Anton Ferdinand has called on governing bodies to assume responsibility and suspend matches when players are subjected to racial abuse.
The former West Ham and QPR defender believes players will be at risk of further vitriol if they take matters into their own hands. Ferdinand argued that intervention from the authorities would have greater impact and revealed that he has urged Mark Bullingham, chief executive of the Football Association, to take more responsibility when it comes to fighting discrimination.
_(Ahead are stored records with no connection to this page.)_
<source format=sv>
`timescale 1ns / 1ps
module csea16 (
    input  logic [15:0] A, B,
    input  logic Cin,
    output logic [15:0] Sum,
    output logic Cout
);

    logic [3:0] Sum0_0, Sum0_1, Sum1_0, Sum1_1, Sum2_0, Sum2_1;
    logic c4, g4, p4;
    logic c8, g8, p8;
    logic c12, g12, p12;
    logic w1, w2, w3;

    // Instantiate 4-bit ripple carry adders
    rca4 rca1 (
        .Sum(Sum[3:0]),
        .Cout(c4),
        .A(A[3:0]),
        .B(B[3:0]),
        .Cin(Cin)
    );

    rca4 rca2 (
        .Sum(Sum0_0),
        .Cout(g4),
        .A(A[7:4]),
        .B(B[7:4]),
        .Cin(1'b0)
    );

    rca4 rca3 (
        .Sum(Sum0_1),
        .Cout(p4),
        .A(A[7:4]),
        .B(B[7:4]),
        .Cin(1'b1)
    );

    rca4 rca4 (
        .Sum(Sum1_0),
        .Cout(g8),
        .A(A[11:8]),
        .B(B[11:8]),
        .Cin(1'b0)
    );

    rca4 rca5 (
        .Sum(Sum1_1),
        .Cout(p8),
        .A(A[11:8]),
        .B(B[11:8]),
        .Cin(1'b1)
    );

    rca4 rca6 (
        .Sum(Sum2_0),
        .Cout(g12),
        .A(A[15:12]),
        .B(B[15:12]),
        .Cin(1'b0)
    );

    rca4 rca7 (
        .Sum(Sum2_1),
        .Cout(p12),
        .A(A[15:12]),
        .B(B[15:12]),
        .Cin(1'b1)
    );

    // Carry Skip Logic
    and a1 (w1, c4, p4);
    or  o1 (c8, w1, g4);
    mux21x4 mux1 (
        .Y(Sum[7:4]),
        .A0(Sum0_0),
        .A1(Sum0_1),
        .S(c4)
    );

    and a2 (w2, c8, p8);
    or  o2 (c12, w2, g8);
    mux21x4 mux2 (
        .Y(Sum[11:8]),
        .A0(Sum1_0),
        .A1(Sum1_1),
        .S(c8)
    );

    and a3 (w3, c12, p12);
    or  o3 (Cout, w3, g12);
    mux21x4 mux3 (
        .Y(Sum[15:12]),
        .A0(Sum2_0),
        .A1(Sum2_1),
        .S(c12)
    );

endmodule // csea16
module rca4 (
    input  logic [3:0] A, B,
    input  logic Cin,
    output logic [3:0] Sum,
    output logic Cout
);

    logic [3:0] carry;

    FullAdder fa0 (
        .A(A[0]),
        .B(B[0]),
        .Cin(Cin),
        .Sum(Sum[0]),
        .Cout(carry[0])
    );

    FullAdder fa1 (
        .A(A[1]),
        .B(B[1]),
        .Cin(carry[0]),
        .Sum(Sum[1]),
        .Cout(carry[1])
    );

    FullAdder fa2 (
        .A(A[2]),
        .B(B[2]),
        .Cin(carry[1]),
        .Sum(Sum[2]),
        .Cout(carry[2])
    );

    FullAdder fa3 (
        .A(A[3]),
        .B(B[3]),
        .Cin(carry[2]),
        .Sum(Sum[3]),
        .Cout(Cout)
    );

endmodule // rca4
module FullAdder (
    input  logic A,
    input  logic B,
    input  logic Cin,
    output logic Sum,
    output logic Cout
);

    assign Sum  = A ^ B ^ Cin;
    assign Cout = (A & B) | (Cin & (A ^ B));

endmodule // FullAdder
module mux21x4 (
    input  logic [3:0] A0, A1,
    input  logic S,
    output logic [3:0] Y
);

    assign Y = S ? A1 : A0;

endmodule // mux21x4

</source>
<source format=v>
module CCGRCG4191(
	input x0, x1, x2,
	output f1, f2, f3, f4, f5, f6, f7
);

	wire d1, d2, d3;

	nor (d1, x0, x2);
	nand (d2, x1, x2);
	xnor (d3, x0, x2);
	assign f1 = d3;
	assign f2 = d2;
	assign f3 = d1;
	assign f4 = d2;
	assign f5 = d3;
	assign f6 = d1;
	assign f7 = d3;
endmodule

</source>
“I’ve had an open conversation with him,” Ferdinand said. “It’s down to them to do it. I came from a player’s perspective. I’ve been racially abused more than once on the pitch. As a player, if someone racially abuses us we’re not walking off the pitch. It’s not in us to do that. We’re paid competitors. The thought process is: ‘If I walk off, they’ve won. I’m one of the better players, they want me to go off. They’ve won.’
“I’m not saying it’s right, I’m just saying it’s the way we’re wired as footballers. It can’t be just the player’s decision to walk off the pitch. If I’m in that changing room here at Wembley and Gareth Southgate’s going, ‘Who wants to walk off?’ I’m not putting my hand up because I know what’s coming. You guys [the media] are going to find out who said they don’t want to go out on the pitch and what’s going to happen to that person? They’re going to get abused.
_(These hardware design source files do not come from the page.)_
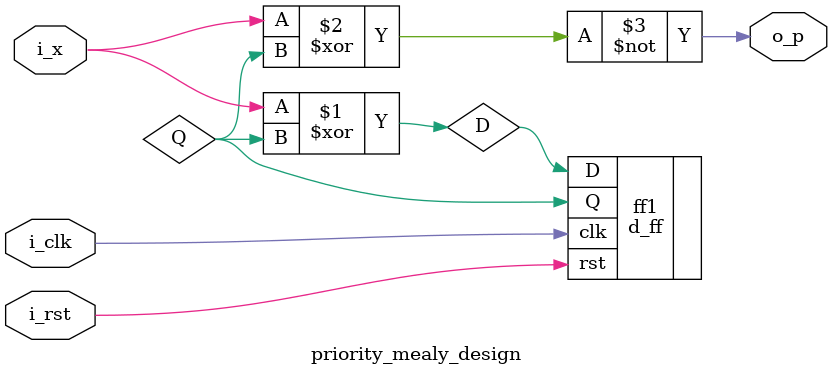
<source format=v>
`timescale 1ns / 1ps

module priority_mealy_design( input i_x, i_clk, i_rst,
output o_p 
    );
    
    wire D, Q;
    xor g1(D, i_x, Q);
    xnor g2(o_p, i_x, Q);
    
    d_ff ff1(.D(D), .clk(i_clk), .rst(i_rst), .Q(Q));
     
endmodule

</source>
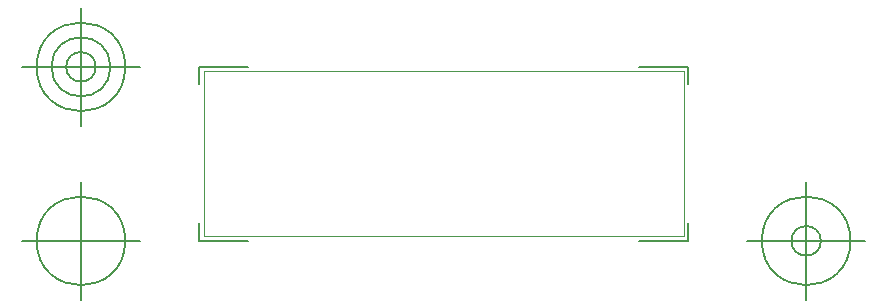
<source format=gbr>
G04 Generated by Ultiboard 13.0 *
%FSLAX25Y25*%
%MOIN*%

%ADD11C,0.00004*%
%ADD12C,0.00500*%


G04 ColorRGB 00FFFF for the following layer *
%LNBoard Outline*%
%LPD*%
G54D10*
G54D11*
X-80000Y-27500D02*
X80000Y-27500D01*
X80000Y27500D01*
X-80000Y27500D01*
X-80000Y-27500D01*
G54D12*
X-81500Y-29000D02*
X-81500Y-23200D01*
X-81500Y-29000D02*
X-65200Y-29000D01*
X81500Y-29000D02*
X65200Y-29000D01*
X81500Y-29000D02*
X81500Y-23200D01*
X81500Y29000D02*
X81500Y23200D01*
X81500Y29000D02*
X65200Y29000D01*
X-81500Y29000D02*
X-65200Y29000D01*
X-81500Y29000D02*
X-81500Y23200D01*
X-101185Y-29000D02*
X-140555Y-29000D01*
X-120870Y-48685D02*
X-120870Y-9315D01*
X-135634Y-29000D02*
G75*
D01*
G02X-135634Y-29000I14764J0*
G01*
X101185Y-29000D02*
X140555Y-29000D01*
X120870Y-48685D02*
X120870Y-9315D01*
X106106Y-29000D02*
G75*
D01*
G02X106106Y-29000I14764J0*
G01*
X115949Y-29000D02*
G75*
D01*
G02X115949Y-29000I4921J0*
G01*
X-101185Y29000D02*
X-140555Y29000D01*
X-120870Y9315D02*
X-120870Y48685D01*
X-135634Y29000D02*
G75*
D01*
G02X-135634Y29000I14764J0*
G01*
X-130713Y29000D02*
G75*
D01*
G02X-130713Y29000I9843J0*
G01*
X-125791Y29000D02*
G75*
D01*
G02X-125791Y29000I4921J0*
G01*

M02*

</source>
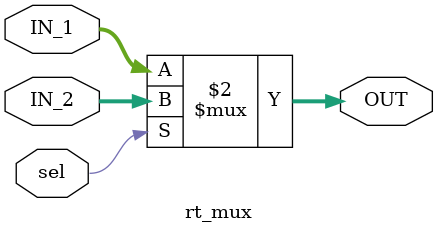
<source format=sv>
module rt_mux( input sel,
               input   [31:0] IN_1,
               input   [31:0] IN_2,
               output logic [31:0]  OUT
             );

  always_comb begin
    OUT = (sel) ? IN_2:IN_1;
  end
endmodule 

</source>
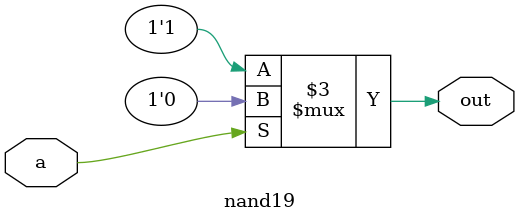
<source format=v>
module nand19 (
    input wire a,
    output reg out
);

    always @(*) begin
        out = (a & a) ? 1'b0 : 1'b1;
    end
    
endmodule

</source>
“Whereas if Mark Bullingham goes in the dressing room and says: ‘Gareth, the players aren’t going on and we as the FA are going to make a statement that says we drew the players off, it was nothing to do with the players,’ that’s when we’ll start to see change.”
Ferdinand, speaking at an event to mark the 30th anniversary of Kick It Out, football’s anti-discrimination charity, was involved in one of the most controversial episodes of alleged racial abuse in the history of English football. During a Premier League game between QPR and Chelsea in October 2011, John Terry said the words “fucking black cunt” to Ferdinand. Terry was acquitted in a criminal trial but he lost the England captaincy and was found guilty at an FA disciplinary hearing.
Ferdinand was critical of Kick It Out at the time but he said his relationship with the organisation had improved. However he said the FA and Kick It Out had more work to do to support victims of racial abuse.
“I think a lot of victims still end up feeling like the perpetrator,” he said. “I must say the support is much better now, with the likes of Troy [Townsend] and other members of Kick It Out around. But in football and society, if you ask people who have been racially abused nine times out of 10 they will tell you they end up feeling like the perpetrator. That’s got to change and that comes back to the top.”
Kick It Out marked its anniversary by releasing a report to underline the positive impact it has made on the sport. But the charity’s chief executive, Tony Burnett, hit out at the lack of black managers in the game.
“Whilst we rightly celebrate what we’ve done, we should also acknowledge we’ve only made marginal progress in the pathways for black players to become managers,” Burnett said.
“In fact, in the last 12 months we’ve gone backwards, with the loss of Patrick Vieira, Darren Moore, Keith Curle and Kolo Touré in the men’s game, and Hope Powell in the women’s game. Meritocracy in most areas of our game is sadly a myth. Talent is distributed evenly. Opportunity is not.”